[Excerpts from a dataset]
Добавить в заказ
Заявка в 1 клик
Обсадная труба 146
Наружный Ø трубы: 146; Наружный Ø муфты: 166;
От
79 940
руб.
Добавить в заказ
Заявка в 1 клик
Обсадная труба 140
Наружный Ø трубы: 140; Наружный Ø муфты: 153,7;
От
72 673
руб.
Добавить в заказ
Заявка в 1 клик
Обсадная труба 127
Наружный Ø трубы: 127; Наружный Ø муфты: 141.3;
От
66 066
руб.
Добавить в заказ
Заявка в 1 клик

# Problem requirements
Look through the data above. Each line containing the word "трубы" needs to be copied.

# Written answer
Наружный Ø трубы: 146; Наружный Ø муфты: 166;
Наружный Ø трубы: 140; Наружный Ø муфты: 153,7;
Наружный Ø трубы: 127; Наружный Ø муфты: 141.3;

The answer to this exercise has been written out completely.